What to do:
Reproduce verbatim the lines from the start of the rows up to and including the line with "family: Lauxaniidae", and nothing more.

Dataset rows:
╔══

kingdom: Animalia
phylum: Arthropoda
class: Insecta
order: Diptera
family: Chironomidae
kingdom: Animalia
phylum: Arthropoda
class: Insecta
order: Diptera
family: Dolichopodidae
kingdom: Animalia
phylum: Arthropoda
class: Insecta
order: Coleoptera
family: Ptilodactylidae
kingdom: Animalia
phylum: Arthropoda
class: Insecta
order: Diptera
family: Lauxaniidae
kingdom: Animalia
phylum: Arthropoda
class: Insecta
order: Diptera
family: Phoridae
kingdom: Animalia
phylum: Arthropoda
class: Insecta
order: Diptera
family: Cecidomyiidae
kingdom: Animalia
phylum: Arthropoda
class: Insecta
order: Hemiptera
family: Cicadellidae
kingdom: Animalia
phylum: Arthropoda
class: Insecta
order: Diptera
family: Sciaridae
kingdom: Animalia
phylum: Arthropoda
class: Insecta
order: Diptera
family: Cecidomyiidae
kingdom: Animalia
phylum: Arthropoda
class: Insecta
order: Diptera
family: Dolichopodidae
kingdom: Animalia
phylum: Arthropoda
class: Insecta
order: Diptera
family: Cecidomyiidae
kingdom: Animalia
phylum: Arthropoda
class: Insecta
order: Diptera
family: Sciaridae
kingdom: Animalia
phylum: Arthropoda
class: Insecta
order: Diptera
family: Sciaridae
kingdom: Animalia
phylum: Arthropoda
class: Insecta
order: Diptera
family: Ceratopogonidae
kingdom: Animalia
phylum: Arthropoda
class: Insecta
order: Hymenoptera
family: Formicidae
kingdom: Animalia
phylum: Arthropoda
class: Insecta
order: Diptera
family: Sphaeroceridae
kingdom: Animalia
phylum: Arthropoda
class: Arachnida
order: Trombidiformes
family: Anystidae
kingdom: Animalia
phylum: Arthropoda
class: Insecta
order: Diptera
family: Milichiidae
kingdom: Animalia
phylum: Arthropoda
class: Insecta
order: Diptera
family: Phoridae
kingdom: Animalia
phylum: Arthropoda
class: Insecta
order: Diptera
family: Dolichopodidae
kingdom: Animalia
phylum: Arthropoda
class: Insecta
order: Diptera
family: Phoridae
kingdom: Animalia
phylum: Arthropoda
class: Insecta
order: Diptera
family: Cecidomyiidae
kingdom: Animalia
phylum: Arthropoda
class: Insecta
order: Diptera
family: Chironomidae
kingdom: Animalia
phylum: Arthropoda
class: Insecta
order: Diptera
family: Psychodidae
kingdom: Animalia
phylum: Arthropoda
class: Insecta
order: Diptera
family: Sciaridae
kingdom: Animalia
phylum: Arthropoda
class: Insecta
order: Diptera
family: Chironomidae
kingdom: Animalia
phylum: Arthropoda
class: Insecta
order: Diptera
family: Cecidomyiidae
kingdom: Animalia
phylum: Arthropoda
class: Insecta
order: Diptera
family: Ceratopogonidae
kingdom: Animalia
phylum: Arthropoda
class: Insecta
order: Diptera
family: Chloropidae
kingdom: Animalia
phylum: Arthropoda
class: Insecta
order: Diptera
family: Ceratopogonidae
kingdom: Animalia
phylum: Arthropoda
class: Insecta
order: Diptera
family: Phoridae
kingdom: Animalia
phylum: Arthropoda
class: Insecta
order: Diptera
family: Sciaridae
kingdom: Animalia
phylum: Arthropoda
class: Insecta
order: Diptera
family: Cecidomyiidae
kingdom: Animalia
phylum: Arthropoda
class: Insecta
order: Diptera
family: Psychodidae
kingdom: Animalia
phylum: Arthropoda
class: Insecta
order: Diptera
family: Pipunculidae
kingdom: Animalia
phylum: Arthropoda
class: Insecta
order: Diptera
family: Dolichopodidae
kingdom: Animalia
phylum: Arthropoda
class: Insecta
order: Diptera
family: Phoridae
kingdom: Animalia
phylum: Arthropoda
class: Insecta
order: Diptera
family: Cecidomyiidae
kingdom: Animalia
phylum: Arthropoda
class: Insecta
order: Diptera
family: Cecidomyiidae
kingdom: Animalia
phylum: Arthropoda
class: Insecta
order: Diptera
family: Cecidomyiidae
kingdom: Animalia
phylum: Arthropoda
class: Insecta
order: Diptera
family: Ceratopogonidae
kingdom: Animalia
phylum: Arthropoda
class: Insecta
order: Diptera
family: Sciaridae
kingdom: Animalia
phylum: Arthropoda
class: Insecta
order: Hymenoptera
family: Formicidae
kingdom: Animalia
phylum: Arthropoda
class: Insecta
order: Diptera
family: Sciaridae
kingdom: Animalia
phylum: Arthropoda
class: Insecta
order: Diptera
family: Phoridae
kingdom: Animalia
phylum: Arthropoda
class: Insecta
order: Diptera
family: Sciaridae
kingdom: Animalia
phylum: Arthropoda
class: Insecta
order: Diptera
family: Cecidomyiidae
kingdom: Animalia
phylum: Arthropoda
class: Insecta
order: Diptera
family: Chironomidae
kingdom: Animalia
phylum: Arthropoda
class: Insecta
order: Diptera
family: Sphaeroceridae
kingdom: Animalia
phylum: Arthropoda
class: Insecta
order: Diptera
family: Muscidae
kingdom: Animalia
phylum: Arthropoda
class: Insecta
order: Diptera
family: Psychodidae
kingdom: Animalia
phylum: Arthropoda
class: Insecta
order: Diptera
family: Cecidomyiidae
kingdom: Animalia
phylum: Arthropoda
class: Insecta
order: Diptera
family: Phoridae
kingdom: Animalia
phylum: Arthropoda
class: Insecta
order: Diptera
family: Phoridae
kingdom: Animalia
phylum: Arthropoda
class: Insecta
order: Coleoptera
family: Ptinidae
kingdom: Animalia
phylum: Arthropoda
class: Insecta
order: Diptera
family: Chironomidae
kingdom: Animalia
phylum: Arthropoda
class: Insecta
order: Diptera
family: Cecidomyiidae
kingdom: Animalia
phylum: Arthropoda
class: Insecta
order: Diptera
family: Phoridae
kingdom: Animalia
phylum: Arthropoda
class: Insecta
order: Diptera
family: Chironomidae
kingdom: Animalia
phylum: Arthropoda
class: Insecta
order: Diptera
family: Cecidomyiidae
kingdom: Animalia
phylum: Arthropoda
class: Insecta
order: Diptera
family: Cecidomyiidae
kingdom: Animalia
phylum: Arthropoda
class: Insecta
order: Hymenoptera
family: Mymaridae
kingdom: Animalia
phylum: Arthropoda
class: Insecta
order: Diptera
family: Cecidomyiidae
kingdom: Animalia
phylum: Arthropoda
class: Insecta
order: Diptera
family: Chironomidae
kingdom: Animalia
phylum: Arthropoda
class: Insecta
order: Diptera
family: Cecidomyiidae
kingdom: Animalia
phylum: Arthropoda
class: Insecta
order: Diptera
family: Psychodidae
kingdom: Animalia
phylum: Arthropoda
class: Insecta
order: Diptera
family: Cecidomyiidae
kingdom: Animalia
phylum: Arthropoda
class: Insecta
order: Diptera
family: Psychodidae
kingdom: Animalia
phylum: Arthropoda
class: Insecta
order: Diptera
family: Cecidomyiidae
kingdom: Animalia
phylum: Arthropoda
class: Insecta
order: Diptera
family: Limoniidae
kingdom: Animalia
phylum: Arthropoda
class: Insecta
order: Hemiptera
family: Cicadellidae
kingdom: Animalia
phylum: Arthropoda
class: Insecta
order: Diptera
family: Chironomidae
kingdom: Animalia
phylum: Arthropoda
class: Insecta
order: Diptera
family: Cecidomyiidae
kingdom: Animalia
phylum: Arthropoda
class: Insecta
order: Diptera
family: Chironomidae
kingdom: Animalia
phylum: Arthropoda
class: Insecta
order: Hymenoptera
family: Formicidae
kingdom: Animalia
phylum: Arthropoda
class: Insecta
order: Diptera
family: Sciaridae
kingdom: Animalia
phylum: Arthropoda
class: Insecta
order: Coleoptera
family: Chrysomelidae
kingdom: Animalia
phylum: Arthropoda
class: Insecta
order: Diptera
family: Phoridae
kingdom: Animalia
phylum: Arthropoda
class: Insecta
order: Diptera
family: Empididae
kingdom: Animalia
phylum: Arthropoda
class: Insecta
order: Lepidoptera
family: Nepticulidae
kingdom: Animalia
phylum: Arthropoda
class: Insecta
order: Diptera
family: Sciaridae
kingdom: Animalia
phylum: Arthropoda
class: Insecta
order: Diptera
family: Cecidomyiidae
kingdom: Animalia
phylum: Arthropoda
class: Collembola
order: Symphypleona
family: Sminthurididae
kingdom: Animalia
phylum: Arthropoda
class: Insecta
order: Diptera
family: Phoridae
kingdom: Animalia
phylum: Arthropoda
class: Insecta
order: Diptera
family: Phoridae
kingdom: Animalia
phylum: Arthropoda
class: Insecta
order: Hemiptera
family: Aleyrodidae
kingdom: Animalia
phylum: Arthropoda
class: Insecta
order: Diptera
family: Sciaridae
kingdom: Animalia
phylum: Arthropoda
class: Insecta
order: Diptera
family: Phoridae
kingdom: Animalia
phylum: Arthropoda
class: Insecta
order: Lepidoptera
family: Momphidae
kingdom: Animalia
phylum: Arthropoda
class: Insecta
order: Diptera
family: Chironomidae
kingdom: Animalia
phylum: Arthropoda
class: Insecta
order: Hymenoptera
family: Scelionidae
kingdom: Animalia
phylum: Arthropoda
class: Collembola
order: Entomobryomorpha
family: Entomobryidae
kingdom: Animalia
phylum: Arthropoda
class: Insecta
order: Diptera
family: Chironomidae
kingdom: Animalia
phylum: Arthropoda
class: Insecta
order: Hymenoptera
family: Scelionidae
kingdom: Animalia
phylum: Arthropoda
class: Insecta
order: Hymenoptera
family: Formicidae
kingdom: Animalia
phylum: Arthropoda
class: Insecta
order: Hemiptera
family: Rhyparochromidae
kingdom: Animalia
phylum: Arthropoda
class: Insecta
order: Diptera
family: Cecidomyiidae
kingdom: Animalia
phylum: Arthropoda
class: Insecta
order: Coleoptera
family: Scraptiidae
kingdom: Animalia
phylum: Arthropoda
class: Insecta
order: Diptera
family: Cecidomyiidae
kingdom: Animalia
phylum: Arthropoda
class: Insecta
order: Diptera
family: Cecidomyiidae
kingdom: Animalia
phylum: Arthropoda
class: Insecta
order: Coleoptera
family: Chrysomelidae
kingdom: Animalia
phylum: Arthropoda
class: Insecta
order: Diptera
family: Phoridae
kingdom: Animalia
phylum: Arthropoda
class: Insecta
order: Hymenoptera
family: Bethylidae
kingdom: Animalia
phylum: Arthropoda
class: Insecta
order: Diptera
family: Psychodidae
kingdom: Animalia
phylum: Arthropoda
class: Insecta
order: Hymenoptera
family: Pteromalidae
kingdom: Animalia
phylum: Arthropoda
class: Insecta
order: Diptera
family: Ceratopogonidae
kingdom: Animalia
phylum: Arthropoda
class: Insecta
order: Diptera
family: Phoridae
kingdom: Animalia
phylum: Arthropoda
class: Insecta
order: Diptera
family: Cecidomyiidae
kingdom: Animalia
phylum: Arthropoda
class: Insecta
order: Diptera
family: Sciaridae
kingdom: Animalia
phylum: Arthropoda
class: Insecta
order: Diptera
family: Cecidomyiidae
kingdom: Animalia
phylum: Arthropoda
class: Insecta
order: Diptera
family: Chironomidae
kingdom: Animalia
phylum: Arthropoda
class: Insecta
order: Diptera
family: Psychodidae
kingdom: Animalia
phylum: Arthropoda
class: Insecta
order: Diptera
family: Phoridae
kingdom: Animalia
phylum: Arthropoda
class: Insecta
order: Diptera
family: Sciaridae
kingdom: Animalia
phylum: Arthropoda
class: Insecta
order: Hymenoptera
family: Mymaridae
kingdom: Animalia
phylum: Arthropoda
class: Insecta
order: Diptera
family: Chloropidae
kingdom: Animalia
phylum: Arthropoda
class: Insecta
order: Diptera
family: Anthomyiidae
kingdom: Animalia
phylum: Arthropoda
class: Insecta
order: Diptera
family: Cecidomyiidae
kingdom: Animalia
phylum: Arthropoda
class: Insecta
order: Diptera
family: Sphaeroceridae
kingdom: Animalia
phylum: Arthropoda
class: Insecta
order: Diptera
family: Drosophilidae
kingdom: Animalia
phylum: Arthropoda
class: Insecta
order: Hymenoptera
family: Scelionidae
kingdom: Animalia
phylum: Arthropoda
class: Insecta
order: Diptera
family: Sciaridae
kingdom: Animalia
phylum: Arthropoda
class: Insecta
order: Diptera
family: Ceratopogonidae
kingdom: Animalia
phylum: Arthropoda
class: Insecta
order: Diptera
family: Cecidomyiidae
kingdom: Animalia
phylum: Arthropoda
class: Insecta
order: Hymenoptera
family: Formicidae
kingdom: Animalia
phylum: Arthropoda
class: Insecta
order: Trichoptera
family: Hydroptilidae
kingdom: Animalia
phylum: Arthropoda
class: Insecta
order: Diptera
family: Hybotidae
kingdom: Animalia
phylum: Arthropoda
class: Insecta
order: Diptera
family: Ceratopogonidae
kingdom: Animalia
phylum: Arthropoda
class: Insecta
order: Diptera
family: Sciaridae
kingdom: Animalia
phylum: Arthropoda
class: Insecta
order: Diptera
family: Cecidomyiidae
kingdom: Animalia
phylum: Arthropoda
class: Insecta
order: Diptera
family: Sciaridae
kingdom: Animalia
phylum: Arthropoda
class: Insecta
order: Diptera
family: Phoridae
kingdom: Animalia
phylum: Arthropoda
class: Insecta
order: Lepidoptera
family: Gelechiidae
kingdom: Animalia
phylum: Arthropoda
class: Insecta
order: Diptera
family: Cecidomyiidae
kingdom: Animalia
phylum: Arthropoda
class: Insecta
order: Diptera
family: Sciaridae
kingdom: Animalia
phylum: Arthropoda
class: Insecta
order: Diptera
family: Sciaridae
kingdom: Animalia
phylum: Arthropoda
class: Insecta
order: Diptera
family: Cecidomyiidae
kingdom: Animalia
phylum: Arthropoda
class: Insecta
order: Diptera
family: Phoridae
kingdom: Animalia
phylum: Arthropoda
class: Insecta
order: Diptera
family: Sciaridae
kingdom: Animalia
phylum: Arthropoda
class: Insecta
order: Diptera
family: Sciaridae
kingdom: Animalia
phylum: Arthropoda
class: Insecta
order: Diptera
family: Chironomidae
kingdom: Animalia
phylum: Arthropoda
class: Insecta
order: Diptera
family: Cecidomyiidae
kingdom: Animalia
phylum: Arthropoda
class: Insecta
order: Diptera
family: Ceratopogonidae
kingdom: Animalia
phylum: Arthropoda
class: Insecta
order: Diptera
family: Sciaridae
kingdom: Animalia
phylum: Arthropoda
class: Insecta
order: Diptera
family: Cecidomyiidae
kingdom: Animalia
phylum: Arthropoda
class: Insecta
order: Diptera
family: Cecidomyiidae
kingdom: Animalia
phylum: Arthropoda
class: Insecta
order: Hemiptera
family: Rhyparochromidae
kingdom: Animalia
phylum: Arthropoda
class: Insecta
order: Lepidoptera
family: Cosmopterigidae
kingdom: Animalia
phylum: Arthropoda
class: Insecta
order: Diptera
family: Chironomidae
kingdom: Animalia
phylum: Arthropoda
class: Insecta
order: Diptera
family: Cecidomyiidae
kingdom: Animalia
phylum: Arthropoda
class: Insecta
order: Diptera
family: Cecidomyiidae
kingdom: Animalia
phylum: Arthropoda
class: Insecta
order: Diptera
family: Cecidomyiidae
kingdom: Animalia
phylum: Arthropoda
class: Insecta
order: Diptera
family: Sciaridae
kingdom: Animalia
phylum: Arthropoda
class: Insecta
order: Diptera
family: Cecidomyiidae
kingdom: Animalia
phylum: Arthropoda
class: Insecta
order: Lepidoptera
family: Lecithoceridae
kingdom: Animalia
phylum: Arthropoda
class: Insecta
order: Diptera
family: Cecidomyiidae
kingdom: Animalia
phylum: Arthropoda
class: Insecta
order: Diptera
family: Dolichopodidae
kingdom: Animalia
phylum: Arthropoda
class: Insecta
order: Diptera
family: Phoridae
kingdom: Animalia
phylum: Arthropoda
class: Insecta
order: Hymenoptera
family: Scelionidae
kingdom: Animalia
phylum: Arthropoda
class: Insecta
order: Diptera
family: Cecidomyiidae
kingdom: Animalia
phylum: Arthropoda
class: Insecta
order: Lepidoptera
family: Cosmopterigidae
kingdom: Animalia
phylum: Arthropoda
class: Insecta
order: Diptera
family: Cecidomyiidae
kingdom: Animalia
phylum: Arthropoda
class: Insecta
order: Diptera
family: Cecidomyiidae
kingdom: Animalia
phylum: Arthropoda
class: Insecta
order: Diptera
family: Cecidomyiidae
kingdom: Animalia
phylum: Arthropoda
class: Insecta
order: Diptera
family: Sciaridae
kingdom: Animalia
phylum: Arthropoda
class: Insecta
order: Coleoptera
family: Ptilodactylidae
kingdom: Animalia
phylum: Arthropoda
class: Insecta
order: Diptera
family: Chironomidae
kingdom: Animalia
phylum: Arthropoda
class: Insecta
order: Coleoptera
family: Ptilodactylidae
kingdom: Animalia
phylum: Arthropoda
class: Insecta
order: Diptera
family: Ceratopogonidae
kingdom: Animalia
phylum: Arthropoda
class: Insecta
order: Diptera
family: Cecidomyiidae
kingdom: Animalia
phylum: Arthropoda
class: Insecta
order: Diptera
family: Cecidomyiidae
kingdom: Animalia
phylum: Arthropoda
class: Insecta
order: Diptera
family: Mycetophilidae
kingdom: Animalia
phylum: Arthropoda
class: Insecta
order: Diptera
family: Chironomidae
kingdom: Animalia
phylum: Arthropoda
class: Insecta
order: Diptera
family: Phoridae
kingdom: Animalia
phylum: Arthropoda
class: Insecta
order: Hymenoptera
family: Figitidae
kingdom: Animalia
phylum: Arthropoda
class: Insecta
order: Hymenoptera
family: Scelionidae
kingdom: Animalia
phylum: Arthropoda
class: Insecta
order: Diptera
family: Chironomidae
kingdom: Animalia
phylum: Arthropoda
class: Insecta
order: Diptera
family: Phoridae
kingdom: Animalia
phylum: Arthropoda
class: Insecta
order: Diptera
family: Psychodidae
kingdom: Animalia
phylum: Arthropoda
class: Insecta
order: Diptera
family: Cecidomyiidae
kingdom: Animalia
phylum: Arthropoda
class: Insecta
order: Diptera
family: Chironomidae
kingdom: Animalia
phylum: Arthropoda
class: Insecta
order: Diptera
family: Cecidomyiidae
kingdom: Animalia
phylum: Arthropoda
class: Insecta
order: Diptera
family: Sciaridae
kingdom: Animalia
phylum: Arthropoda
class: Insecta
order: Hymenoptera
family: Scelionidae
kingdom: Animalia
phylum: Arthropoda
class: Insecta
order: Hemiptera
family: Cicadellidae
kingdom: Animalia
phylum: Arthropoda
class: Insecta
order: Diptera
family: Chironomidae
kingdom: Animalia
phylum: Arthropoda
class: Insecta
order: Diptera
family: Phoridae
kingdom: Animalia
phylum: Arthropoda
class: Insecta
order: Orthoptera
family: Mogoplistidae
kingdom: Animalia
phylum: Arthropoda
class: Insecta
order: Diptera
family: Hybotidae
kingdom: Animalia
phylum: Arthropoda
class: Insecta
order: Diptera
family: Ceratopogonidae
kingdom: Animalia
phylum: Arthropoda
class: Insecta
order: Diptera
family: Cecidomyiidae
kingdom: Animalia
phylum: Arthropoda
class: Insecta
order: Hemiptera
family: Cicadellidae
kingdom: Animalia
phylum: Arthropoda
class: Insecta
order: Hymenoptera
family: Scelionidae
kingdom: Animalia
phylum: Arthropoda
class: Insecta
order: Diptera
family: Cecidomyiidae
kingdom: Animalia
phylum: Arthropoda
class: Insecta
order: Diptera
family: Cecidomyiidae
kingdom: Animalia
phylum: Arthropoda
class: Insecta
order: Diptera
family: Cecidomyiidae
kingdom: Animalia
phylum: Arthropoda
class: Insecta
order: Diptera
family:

╚══

Exercise result:
kingdom: Animalia
phylum: Arthropoda
class: Insecta
order: Diptera
family: Chironomidae
kingdom: Animalia
phylum: Arthropoda
class: Insecta
order: Diptera
family: Dolichopodidae
kingdom: Animalia
phylum: Arthropoda
class: Insecta
order: Coleoptera
family: Ptilodactylidae
kingdom: Animalia
phylum: Arthropoda
class: Insecta
order: Diptera
family: Lauxaniidae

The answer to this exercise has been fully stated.